3. According to the conductive silver paste provided by the invention, inorganic powder such as nano silver particles and nano glass powder with different particle sizes is wrapped by the organic carrier mixed solution, so that a lubricating medium between the inorganic powder and a mesh-free mesh cloth material (such as polyimide or epoxy resin) for preparing a front electrode of a solar cell is effectively formed, the high-solid-content paste has better ink permeability under a narrow-opening screen printing technology, is widely applicable to different production line printing conditions, and effectively controls the aspect ratio of grid lines, and is directly reflected in better photoelectric conversion efficiency.

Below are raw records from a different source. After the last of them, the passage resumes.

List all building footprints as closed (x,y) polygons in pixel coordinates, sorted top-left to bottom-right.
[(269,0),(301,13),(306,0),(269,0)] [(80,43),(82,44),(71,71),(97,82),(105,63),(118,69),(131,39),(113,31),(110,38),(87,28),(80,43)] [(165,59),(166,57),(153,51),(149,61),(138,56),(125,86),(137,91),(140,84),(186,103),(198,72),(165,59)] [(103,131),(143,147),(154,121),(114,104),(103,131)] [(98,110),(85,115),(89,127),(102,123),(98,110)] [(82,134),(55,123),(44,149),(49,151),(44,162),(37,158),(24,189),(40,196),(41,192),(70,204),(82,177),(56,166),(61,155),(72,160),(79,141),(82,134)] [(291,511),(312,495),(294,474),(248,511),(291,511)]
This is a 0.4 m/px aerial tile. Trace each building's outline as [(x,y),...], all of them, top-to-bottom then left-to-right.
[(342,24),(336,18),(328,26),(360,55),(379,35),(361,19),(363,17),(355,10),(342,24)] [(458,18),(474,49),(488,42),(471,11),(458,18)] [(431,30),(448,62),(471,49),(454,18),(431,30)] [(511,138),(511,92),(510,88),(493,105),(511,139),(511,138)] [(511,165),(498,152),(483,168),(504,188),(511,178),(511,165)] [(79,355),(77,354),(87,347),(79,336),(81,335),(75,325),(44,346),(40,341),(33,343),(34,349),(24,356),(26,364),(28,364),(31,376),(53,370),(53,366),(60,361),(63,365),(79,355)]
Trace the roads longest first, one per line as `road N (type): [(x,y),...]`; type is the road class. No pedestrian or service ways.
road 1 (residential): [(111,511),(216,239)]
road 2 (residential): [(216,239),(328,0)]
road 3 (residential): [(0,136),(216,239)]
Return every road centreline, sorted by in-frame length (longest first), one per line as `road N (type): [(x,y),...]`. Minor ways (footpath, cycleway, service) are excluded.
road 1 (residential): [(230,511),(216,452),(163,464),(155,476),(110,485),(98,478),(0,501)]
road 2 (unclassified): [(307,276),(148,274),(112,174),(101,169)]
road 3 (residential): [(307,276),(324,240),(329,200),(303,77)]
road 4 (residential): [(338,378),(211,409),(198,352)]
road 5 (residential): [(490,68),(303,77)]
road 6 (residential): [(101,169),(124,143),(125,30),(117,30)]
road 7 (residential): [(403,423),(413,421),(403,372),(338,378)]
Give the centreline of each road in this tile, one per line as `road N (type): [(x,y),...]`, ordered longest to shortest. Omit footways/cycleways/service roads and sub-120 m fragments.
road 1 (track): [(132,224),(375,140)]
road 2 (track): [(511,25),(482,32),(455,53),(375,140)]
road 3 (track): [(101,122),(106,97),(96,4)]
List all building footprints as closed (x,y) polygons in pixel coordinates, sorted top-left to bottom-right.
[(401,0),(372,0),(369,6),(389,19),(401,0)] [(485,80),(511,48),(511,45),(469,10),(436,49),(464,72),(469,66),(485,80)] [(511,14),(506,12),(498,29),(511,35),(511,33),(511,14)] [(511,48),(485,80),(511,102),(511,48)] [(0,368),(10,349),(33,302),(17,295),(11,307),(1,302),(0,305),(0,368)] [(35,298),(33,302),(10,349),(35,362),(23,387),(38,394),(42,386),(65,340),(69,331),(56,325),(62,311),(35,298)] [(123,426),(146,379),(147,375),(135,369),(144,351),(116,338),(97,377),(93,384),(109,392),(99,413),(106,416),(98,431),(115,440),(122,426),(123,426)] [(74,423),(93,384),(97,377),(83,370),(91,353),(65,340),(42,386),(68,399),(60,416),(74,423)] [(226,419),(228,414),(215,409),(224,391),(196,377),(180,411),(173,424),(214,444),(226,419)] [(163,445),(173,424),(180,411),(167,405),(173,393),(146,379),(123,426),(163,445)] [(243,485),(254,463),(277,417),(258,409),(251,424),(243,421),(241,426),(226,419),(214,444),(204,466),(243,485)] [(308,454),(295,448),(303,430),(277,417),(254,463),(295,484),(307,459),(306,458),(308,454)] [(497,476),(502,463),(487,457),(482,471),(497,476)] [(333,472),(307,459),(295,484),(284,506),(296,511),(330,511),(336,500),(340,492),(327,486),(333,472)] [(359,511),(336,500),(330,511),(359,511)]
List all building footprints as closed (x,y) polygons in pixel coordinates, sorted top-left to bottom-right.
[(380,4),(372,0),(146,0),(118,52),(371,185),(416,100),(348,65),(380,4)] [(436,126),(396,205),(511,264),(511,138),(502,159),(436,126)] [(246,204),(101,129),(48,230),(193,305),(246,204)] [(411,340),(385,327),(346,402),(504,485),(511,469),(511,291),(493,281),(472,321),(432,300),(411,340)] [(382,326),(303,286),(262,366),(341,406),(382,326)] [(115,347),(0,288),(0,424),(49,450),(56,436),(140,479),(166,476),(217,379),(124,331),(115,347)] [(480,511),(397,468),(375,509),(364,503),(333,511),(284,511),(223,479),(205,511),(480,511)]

4. The glass powder of the conductive silver paste provided by the invention adopts nano-scale, can be more fully loaded in the organic carrier mixed solution, improves the loading rate, further improves the welding rate of the nano silver particles welded on a silicon wafer substrate prepared by a battery piece, does not adopt oxide glass powder containing lead as a welding material, and reduces the harm to human bodies.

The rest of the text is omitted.